Leo later told Los Angeles Times pop critic Ann Powers that “Since U Been Gone” was a “cheap trick,” a “perfect amalgamation of everything that was ‘hot’ and ‘edgy’ in pop music that year.” True enough. But that cheap trick was what distinguished Kelly from any number of other tween-pop sensations. My December doesn’t pull off any expensive illusions, and neither does the renewed vigor of her bitterness seem as purely fucked up as it did on Breakaway.

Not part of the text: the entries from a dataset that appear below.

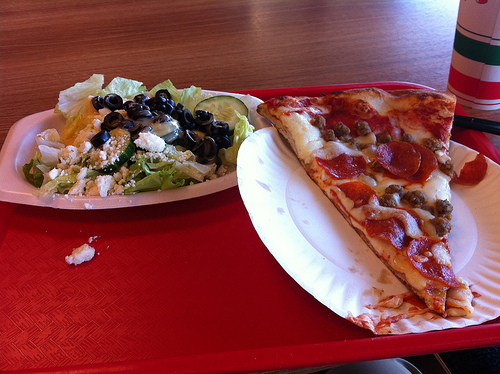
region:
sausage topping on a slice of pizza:
[427, 217, 452, 232]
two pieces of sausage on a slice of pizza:
[428, 200, 458, 239]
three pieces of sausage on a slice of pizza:
[405, 189, 450, 240]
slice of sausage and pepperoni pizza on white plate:
[240, 76, 499, 331]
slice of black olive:
[101, 94, 126, 109]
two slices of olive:
[88, 91, 126, 108]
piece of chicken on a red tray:
[63, 237, 99, 267]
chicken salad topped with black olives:
[6, 68, 270, 213]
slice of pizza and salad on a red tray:
[8, 65, 498, 372]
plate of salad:
[4, 69, 272, 210]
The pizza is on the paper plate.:
[255, 45, 499, 342]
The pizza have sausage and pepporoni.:
[358, 96, 427, 231]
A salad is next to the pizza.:
[19, 79, 216, 195]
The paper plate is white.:
[228, 144, 349, 314]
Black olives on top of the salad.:
[113, 91, 228, 159]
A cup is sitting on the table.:
[436, 6, 496, 116]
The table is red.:
[36, 219, 271, 346]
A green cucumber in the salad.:
[193, 90, 250, 140]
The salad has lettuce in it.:
[53, 80, 139, 120]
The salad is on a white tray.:
[11, 95, 222, 215]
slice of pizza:
[268, 47, 470, 309]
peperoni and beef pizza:
[282, 57, 482, 330]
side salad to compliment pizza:
[22, 51, 238, 218]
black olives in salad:
[94, 68, 245, 159]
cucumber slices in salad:
[187, 82, 254, 131]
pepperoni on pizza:
[369, 132, 435, 177]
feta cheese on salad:
[47, 166, 164, 191]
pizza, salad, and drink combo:
[17, 38, 497, 326]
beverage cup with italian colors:
[436, 9, 498, 122]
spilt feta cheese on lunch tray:
[43, 217, 155, 294]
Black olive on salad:
[90, 129, 113, 144]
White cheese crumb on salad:
[133, 127, 168, 152]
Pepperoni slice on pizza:
[313, 147, 368, 178]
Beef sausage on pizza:
[355, 115, 370, 135]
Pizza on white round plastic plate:
[252, 84, 477, 317]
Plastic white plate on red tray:
[232, 122, 497, 332]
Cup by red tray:
[446, 0, 498, 116]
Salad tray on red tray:
[0, 90, 269, 210]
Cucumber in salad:
[195, 94, 250, 131]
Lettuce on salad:
[53, 72, 106, 117]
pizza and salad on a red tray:
[5, 75, 476, 341]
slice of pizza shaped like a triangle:
[256, 76, 481, 314]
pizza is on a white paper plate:
[242, 83, 489, 309]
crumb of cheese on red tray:
[52, 231, 132, 283]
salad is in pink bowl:
[13, 58, 239, 201]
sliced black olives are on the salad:
[90, 78, 228, 153]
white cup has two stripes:
[435, 0, 496, 108]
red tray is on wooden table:
[167, 10, 407, 77]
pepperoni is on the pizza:
[330, 120, 440, 190]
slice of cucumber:
[193, 82, 248, 132]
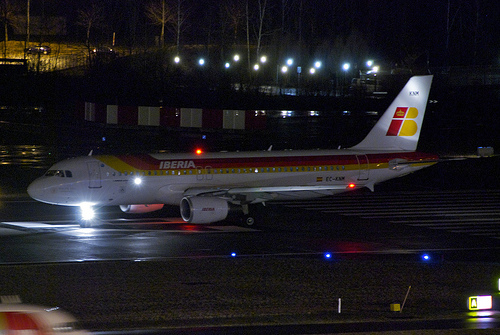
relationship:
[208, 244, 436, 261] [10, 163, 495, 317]
lights on pavement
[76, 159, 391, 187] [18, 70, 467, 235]
side of jet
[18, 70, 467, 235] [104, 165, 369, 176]
plane has windows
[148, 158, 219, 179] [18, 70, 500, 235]
lettering on jet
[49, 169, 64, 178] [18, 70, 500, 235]
pilot on jet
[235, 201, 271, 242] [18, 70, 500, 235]
gear on jet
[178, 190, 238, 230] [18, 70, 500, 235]
engine on jet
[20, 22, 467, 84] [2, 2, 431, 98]
line of trees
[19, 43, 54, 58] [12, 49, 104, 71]
car on street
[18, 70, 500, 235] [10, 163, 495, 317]
jet on pavement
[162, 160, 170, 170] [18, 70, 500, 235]
b on jet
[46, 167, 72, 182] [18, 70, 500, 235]
window on jet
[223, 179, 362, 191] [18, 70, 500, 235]
wing of jet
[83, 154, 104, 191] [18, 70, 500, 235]
door of jet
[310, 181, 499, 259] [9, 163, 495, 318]
lines on pavement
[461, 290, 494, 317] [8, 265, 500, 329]
box on field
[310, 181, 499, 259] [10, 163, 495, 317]
stripes on pavement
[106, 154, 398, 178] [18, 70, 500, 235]
stripes on jet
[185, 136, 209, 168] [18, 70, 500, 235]
light on jet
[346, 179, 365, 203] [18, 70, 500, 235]
light on jet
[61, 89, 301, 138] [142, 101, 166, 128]
building with doors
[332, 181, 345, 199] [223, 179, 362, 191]
edge of wing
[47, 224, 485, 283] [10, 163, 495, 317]
part of pavement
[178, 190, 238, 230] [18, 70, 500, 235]
engine of jet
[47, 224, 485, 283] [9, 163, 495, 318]
part of floor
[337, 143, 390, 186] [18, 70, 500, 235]
part of jet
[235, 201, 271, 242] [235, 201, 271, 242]
gear of gear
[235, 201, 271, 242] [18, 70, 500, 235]
gear of jet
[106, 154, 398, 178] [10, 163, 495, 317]
stripes on pavement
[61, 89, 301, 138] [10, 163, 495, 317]
building near pavement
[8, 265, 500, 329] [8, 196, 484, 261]
grass of courtyard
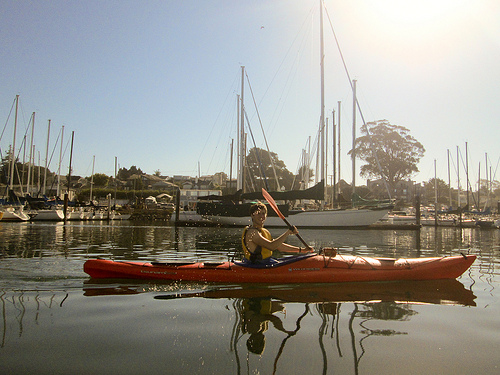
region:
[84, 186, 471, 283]
a man in the picture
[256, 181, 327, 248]
a man with a rowing stick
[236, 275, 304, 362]
the shadow of a man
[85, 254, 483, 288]
the boat is red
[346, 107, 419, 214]
the tree in the picutre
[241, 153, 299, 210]
the tree in the picutre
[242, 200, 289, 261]
the man is wearing yellow jacket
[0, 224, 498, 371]
calm waters in the lake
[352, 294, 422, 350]
a shadow of a tree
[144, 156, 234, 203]
buildings in the background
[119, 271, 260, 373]
the water is clear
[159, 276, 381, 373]
the water is clear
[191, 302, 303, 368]
the water is clear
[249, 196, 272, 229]
the head of a person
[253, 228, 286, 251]
the arm of a person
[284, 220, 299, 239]
the hand of a person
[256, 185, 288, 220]
a red oar read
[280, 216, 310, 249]
a black oar handle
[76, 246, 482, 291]
a red kayak on the water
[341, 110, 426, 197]
a leafy green tree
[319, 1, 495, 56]
white sun in the sky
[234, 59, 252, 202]
the mast of a boat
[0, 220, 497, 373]
the water of the harbor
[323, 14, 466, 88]
bright sunlight in the horizon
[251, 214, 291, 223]
wide grin on man's face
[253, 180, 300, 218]
red tip of oars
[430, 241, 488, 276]
red tip of boat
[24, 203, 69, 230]
water anchored at dock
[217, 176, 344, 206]
large black rolled up sail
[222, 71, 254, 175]
tall boat's mask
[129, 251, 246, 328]
small splash on water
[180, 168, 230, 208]
white house in the background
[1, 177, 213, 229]
lots of white boats anchored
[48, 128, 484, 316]
A person in a red kayak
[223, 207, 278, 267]
The person is wearing a lifevest.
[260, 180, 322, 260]
The person is holding a paddle.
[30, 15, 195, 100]
The sky is blue.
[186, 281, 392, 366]
A person is reflected in the water.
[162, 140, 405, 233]
A white boat in the background.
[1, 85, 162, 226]
Boats parked in the distance.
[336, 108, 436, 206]
A tree in the distance.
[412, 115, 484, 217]
Poles on boats.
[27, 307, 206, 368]
The water is brownish.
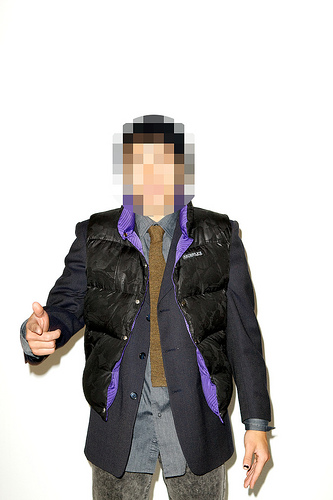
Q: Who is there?
A: Man.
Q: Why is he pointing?
A: Picture.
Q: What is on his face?
A: Blur.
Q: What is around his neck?
A: Tie.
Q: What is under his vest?
A: Suit jacket.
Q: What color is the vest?
A: Black.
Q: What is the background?
A: White.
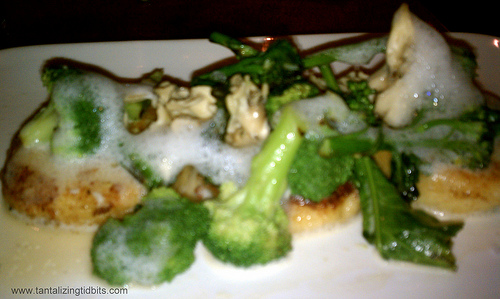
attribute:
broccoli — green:
[198, 122, 310, 297]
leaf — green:
[368, 196, 441, 250]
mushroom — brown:
[215, 83, 273, 132]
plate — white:
[32, 36, 492, 291]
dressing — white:
[375, 36, 450, 104]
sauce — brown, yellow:
[433, 171, 480, 181]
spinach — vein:
[325, 148, 427, 294]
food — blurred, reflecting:
[23, 178, 92, 260]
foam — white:
[161, 117, 219, 166]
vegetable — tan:
[172, 149, 207, 165]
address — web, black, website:
[0, 281, 150, 296]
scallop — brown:
[23, 131, 137, 217]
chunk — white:
[363, 17, 420, 68]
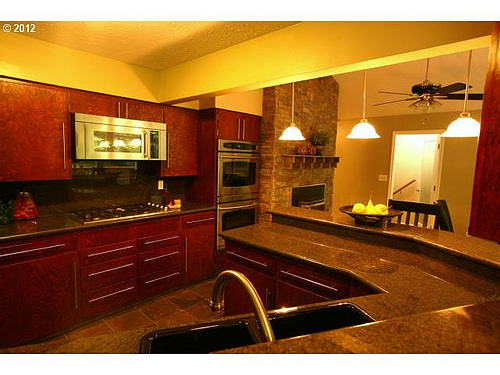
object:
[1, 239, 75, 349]
kitchen cabinets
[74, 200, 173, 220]
stovetop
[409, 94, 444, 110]
light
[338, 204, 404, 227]
bowl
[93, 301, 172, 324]
floor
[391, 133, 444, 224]
door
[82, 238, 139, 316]
cabinets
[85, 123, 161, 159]
microwave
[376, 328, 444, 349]
counter top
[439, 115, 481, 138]
light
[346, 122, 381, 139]
light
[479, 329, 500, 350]
countertops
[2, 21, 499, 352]
kitchen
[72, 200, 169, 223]
gas stove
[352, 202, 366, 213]
fruit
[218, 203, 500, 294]
counter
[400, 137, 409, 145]
lights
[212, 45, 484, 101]
ceiling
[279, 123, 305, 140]
light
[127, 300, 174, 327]
ground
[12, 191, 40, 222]
toaster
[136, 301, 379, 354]
sink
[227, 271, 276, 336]
neck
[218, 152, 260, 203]
oven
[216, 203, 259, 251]
oven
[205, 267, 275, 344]
faucet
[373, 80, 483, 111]
fan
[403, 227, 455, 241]
counter top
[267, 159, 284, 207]
wall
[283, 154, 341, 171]
shelf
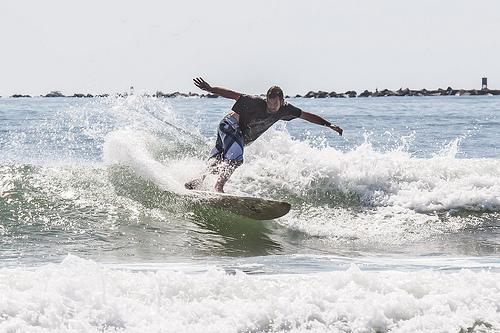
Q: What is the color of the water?
A: Blue.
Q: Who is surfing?
A: A man.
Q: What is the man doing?
A: Surfing.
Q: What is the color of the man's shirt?
A: Black.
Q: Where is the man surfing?
A: On the water.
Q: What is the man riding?
A: A surfboard.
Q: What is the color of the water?
A: Blue.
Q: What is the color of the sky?
A: Gray.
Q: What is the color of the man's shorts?
A: Purple.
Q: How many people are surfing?
A: One.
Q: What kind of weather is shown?
A: Sunny.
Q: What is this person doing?
A: Surfing.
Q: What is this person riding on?
A: A surfboard.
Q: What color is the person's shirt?
A: Black.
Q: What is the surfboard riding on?
A: A wave.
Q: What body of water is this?
A: The ocean.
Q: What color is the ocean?
A: Blue.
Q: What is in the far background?
A: A line of rocks.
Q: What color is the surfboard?
A: Cream colored.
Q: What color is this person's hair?
A: Brown.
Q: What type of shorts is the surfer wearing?
A: Patterned shorts.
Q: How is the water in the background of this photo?
A: Still.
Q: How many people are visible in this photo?
A: One.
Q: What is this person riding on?
A: A surfboard.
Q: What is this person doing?
A: Surfing.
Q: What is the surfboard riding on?
A: A wave.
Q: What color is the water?
A: Blue.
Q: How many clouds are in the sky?
A: None.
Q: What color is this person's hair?
A: Brown.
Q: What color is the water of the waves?
A: White.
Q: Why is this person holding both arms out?
A: For balance.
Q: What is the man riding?
A: Surfboard.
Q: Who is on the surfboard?
A: A man.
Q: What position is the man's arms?
A: Open.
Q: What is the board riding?
A: Wave.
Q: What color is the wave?
A: White.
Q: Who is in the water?
A: A man.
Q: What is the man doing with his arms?
A: Holding them out.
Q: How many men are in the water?
A: One.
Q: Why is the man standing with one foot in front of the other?
A: For balance.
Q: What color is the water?
A: Blue.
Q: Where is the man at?
A: In water.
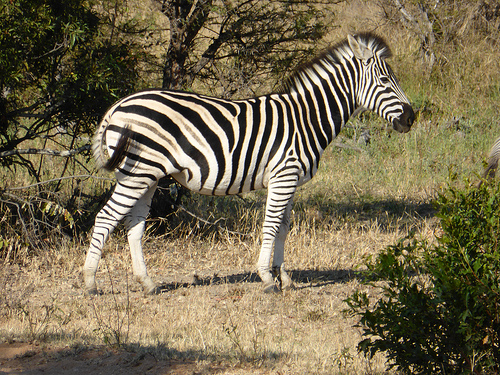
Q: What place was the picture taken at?
A: It was taken at the field.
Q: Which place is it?
A: It is a field.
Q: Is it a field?
A: Yes, it is a field.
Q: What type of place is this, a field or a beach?
A: It is a field.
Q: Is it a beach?
A: No, it is a field.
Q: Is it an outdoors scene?
A: Yes, it is outdoors.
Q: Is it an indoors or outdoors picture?
A: It is outdoors.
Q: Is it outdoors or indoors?
A: It is outdoors.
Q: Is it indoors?
A: No, it is outdoors.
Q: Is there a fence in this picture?
A: No, there are no fences.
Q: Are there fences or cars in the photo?
A: No, there are no fences or cars.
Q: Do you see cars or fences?
A: No, there are no fences or cars.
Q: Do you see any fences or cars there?
A: No, there are no fences or cars.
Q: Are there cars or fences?
A: No, there are no fences or cars.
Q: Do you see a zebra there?
A: Yes, there is a zebra.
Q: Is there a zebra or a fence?
A: Yes, there is a zebra.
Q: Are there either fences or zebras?
A: Yes, there is a zebra.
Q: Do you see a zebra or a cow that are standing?
A: Yes, the zebra is standing.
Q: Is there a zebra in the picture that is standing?
A: Yes, there is a zebra that is standing.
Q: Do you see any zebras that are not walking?
A: Yes, there is a zebra that is standing .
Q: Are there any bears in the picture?
A: No, there are no bears.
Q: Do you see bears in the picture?
A: No, there are no bears.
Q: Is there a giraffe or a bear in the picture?
A: No, there are no bears or giraffes.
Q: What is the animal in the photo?
A: The animal is a zebra.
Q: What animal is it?
A: The animal is a zebra.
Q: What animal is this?
A: This is a zebra.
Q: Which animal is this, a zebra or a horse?
A: This is a zebra.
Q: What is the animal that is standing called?
A: The animal is a zebra.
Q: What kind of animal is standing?
A: The animal is a zebra.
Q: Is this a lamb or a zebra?
A: This is a zebra.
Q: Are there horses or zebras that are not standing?
A: No, there is a zebra but it is standing.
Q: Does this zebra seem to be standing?
A: Yes, the zebra is standing.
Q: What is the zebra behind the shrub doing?
A: The zebra is standing.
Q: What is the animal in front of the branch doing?
A: The zebra is standing.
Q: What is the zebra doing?
A: The zebra is standing.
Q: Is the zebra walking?
A: No, the zebra is standing.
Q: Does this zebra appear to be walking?
A: No, the zebra is standing.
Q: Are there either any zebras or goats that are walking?
A: No, there is a zebra but it is standing.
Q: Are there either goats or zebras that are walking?
A: No, there is a zebra but it is standing.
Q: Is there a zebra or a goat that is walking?
A: No, there is a zebra but it is standing.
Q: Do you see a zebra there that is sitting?
A: No, there is a zebra but it is standing.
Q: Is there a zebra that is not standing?
A: No, there is a zebra but it is standing.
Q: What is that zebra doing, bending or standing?
A: The zebra is standing.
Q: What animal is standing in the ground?
A: The zebra is standing in the ground.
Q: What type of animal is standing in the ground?
A: The animal is a zebra.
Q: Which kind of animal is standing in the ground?
A: The animal is a zebra.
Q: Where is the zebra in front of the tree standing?
A: The zebra is standing in the ground.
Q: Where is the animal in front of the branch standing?
A: The zebra is standing in the ground.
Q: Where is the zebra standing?
A: The zebra is standing in the ground.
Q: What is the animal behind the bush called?
A: The animal is a zebra.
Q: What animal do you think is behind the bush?
A: The animal is a zebra.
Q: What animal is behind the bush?
A: The animal is a zebra.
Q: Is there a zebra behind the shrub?
A: Yes, there is a zebra behind the shrub.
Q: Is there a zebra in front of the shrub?
A: No, the zebra is behind the shrub.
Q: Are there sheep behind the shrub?
A: No, there is a zebra behind the shrub.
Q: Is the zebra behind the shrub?
A: Yes, the zebra is behind the shrub.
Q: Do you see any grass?
A: Yes, there is grass.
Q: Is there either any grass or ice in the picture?
A: Yes, there is grass.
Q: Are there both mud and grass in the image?
A: No, there is grass but no mud.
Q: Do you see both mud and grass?
A: No, there is grass but no mud.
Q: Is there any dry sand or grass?
A: Yes, there is dry grass.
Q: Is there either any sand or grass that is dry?
A: Yes, the grass is dry.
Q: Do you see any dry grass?
A: Yes, there is dry grass.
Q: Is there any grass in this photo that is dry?
A: Yes, there is grass that is dry.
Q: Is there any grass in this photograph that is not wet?
A: Yes, there is dry grass.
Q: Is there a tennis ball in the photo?
A: No, there are no tennis balls.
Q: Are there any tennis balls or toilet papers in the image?
A: No, there are no tennis balls or toilet papers.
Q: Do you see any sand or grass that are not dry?
A: No, there is grass but it is dry.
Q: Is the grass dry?
A: Yes, the grass is dry.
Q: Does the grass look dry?
A: Yes, the grass is dry.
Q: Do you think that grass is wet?
A: No, the grass is dry.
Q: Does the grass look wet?
A: No, the grass is dry.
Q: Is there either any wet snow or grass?
A: No, there is grass but it is dry.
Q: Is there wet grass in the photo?
A: No, there is grass but it is dry.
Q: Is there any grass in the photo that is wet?
A: No, there is grass but it is dry.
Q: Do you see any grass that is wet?
A: No, there is grass but it is dry.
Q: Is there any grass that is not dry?
A: No, there is grass but it is dry.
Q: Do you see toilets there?
A: No, there are no toilets.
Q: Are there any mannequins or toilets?
A: No, there are no toilets or mannequins.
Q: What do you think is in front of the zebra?
A: The bush is in front of the zebra.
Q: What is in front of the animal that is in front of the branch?
A: The bush is in front of the zebra.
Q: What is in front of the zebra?
A: The bush is in front of the zebra.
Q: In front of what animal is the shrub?
A: The shrub is in front of the zebra.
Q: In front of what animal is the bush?
A: The shrub is in front of the zebra.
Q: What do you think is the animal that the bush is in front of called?
A: The animal is a zebra.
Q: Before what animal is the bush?
A: The bush is in front of the zebra.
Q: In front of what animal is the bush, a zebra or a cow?
A: The bush is in front of a zebra.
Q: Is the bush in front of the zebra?
A: Yes, the bush is in front of the zebra.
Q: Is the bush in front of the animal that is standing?
A: Yes, the bush is in front of the zebra.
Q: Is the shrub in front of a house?
A: No, the shrub is in front of the zebra.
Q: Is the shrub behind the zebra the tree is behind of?
A: No, the shrub is in front of the zebra.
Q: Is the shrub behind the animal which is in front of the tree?
A: No, the shrub is in front of the zebra.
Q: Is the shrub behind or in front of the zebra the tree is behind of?
A: The shrub is in front of the zebra.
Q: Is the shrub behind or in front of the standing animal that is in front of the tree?
A: The shrub is in front of the zebra.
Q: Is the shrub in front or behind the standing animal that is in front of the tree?
A: The shrub is in front of the zebra.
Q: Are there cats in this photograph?
A: No, there are no cats.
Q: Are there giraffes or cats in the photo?
A: No, there are no cats or giraffes.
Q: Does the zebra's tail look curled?
A: Yes, the tail is curled.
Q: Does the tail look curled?
A: Yes, the tail is curled.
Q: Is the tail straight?
A: No, the tail is curled.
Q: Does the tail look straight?
A: No, the tail is curled.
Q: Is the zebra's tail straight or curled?
A: The tail is curled.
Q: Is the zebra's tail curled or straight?
A: The tail is curled.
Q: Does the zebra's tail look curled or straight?
A: The tail is curled.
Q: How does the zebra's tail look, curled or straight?
A: The tail is curled.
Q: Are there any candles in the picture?
A: No, there are no candles.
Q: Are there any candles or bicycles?
A: No, there are no candles or bicycles.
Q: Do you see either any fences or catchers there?
A: No, there are no fences or catchers.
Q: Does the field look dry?
A: Yes, the field is dry.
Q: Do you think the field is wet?
A: No, the field is dry.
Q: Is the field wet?
A: No, the field is dry.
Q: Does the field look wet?
A: No, the field is dry.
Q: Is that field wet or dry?
A: The field is dry.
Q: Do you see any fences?
A: No, there are no fences.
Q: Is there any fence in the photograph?
A: No, there are no fences.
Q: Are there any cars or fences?
A: No, there are no fences or cars.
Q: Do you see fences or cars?
A: No, there are no fences or cars.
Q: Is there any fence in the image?
A: No, there are no fences.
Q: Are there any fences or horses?
A: No, there are no fences or horses.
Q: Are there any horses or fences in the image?
A: No, there are no fences or horses.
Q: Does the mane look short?
A: Yes, the mane is short.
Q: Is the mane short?
A: Yes, the mane is short.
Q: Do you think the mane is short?
A: Yes, the mane is short.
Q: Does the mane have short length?
A: Yes, the mane is short.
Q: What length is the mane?
A: The mane is short.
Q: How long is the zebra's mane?
A: The mane is short.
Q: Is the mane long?
A: No, the mane is short.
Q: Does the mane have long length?
A: No, the mane is short.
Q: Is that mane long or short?
A: The mane is short.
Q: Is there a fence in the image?
A: No, there are no fences.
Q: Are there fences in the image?
A: No, there are no fences.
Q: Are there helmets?
A: No, there are no helmets.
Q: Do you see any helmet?
A: No, there are no helmets.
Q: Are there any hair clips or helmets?
A: No, there are no helmets or hair clips.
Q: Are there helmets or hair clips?
A: No, there are no helmets or hair clips.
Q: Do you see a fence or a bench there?
A: No, there are no fences or benches.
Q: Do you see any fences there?
A: No, there are no fences.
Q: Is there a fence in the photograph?
A: No, there are no fences.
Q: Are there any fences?
A: No, there are no fences.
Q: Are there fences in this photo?
A: No, there are no fences.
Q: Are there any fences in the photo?
A: No, there are no fences.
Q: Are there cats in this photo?
A: No, there are no cats.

In some ways, My December actually is a Breakaway II. Kelly might bristle at the thought, but just because the pop flavor is missing doesn’t mean our girl has altered her methods. It’s clear she learned something from the professional song doctors she’s now distancing herself from. “Hole,” “Sober,” “Judas,” “Haunted” — the titles alone match the banality of the text-messaging parlance Dr. Luke inserted into “Since U Been Gone.” Yet her compositions are, for the most part, complete and total bummers that don’t end quickly enough. Kelly keeps citing Pat Benatar as a muse, but what she’s created is more Jagged Little Pill than Crimes of Passion. Which wouldn’t be such a letdown if her songwriting were as strong or as consistent as Pat’s or even Alanis’s. Were Mutt Lange, Serban Ghenea, any of the trained professionals in Davis’s Outlook contacts booked up? Or is Kelly just a snobby control freak in the studio?
At least she understands how to manipulate the PR machine. She knew enough to issue the proper soundbites, equating the writing process of My December to free therapy. So wouldn’t you think she’d be smart enough to save the seediest bits for her lyric sheet/shrink instead of tossing out bad clichés? “I hope the ring you gave to her turns her finger green,” she bellows on “Never Again,” a ballbuster about her backstabbing ex-boy and ex-collaborator (also ex-Evanescence) David Hodges. “I hope when you’re in bed with her, you think of me.” Seriously? Is that the worst she’s got? Even Ryan Seacrest could think of a better way to describe the ghosts in his closet.
For what it’s worth, Kelly’s instrument is still a powerhouse. Underneath the earthy swells in her gospel-esque delivery are gravel and grit, a dirty, roaring alto that holds a growl as well as it can a soft, pretty warble. When she digs in, the ugly notes are the most memorable. There’s one couplet in “Maybe” where Kelly croons, “We’ll meet again and you’ll need me, you’ll see me completely,” then spits out the rest of the sentence, guttural and angry, “Every little bit.” The roughness of her pitch is sweeter than any baby-voiced gasp. Her evolution into a world-weary rock princess would make more sense had there been other such moments on My December.